# Knock Knock, Who's There?



## daniel99ta (Nov 15, 2009)

Gotta love the play on words. 
My brother has an 05 GTO LS2 and we had a bit of a Nitrous explosion one day. Needless to say I pulled the heads, checked the pistons, did a valve job and replaced the destroyed intake with a new shiny aluminum one. Can runs and drives like a champ but I have a loud knock in the mornings on a cold start that was never there before. After it warms up it goes away. I have several LS motors over the years (LS1, 3x LS2, and an LS7) and I know they can be loud but this is a bit much. I run 5w30 penzoil which is what I have always ran in this car with no noise until now. Any ideas?


----------



## daniel99ta (Nov 15, 2009)

BTW I wish I had a more positive post for my first post, but I was told this would be the place to ask the people with experience.


----------



## AlaGreyGoat (Jul 6, 2006)

Could have something to the explosion, but I don't know what it could be. Ls motors
with their short piston skirts have piston slap on start up. Wear causes clearance and
more slap. Nitrous, with it high cylinder pressure causes much more wear than normal
and collapse the skirts.
When the pistons heat up and expand, they quieten down.
Most of the good knowledgeable people on the forum don't live here, but
will chime when they get a chance.

Larry


----------



## GM4life (Mar 18, 2007)

Top end or bottom end of motor? Could have a bad lifter, piston ring, bearing.


----------



## daniel99ta (Nov 15, 2009)

Thanks for the info. I only ran 1 and a half bottles through the car with 150 shot and it went from zero noise to pretty loud after the one incident. Car only has about 30,000 miles on it.


----------



## daniel99ta (Nov 15, 2009)

GM4life said:


> Top end or bottom end of motor? Could have a bad lifter, piston ring, bearing.

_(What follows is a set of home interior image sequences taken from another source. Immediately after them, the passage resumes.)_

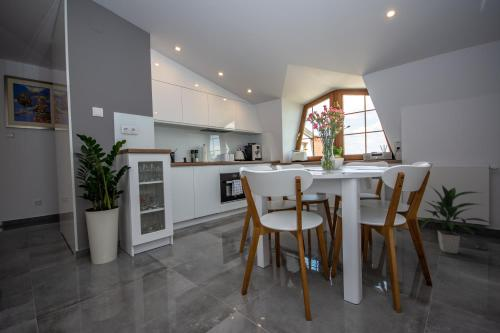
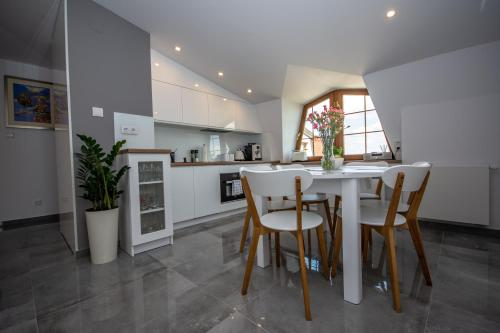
- indoor plant [420,184,491,255]
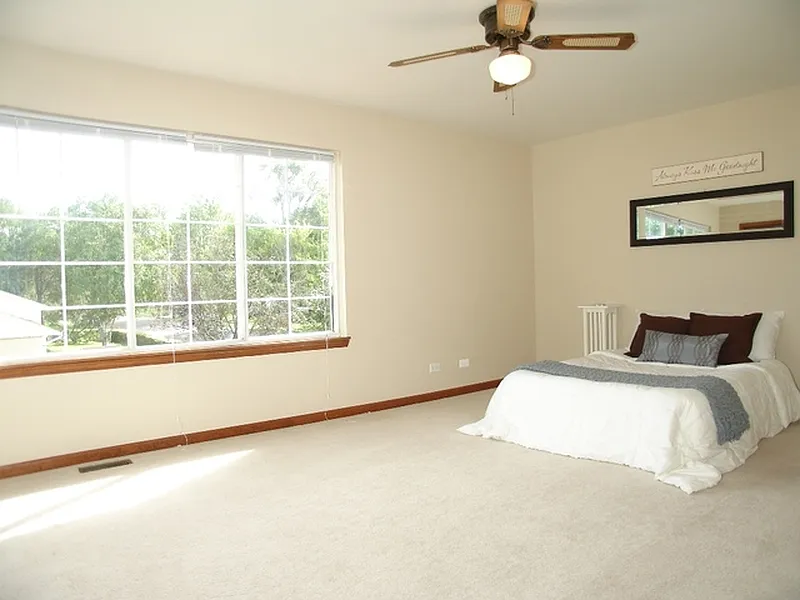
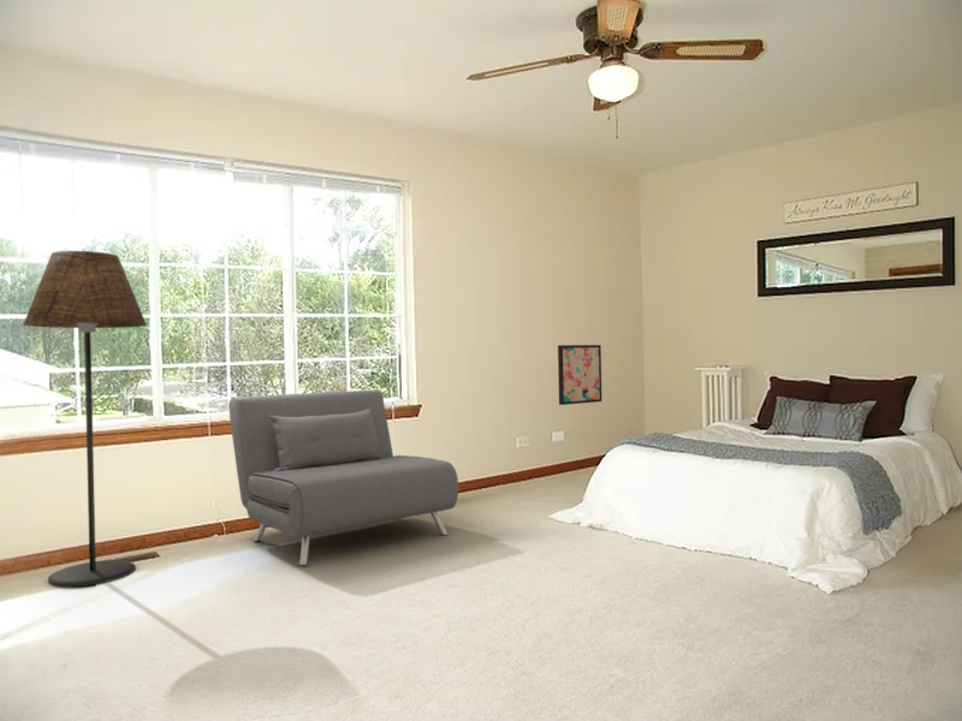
+ floor lamp [22,250,148,589]
+ sofa [227,389,459,566]
+ wall art [557,344,602,406]
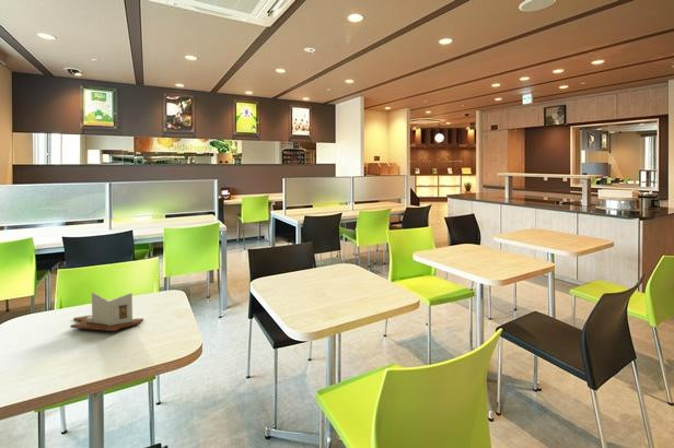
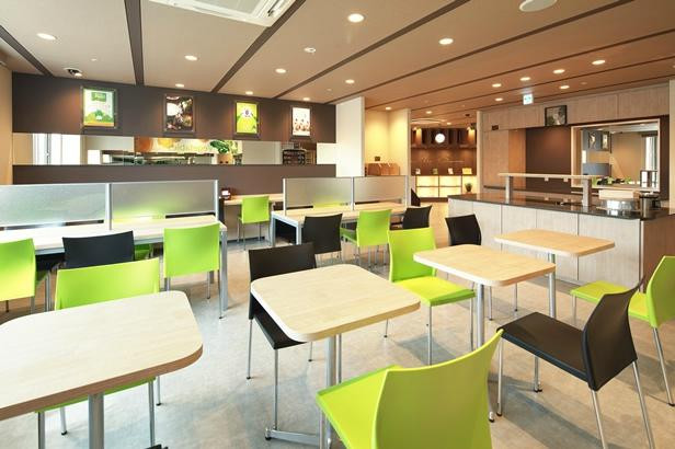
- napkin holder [69,291,144,332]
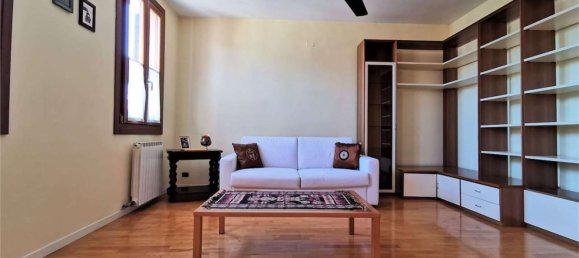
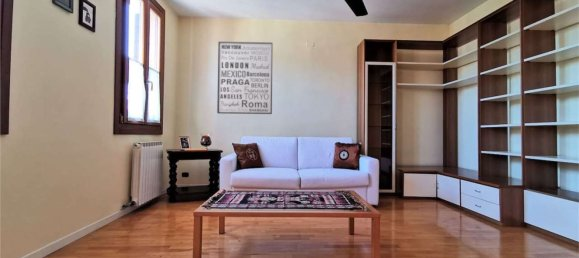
+ wall art [216,41,274,115]
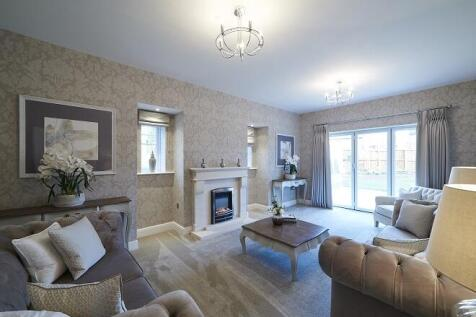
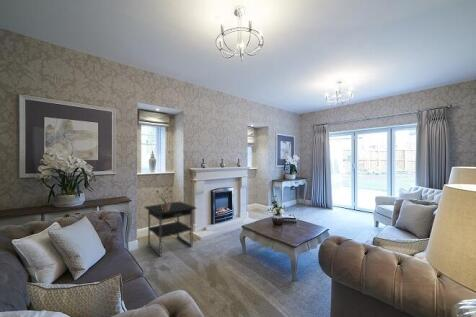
+ nightstand [144,200,197,258]
+ potted plant [155,186,173,211]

Not real sure sounds kinda in the lifter range but would the explosion affect the lifters in any way?


----------



## preach (Jan 24, 2010)

Could this also simply be the "knock in the trunk" that puzzled so many people for so long?

Can't remember the details on it, but I'll look for it.


----------



## motoristx (Apr 27, 2010)

i had some dmg to my cam when i pulled my motor, it was one of those MTI cams made by Comp Cams that didn't harden right... anyways, the hardened part started chipping away from where the roller lifter rolls on it... about 6 lifters did this while it was in service. it made a lot of noise on the top end. honestly it really sounded like super loud injector clicking and grinding.

that is about the extent of my knocking problems. 

oh i also had a bad oil press sensor that lead to a spun bearing... that was more like a banging noise


----------



## jpalamar (Jul 22, 2008)

WOuldn't a bad oil pressure sensor throw a CEL?


----------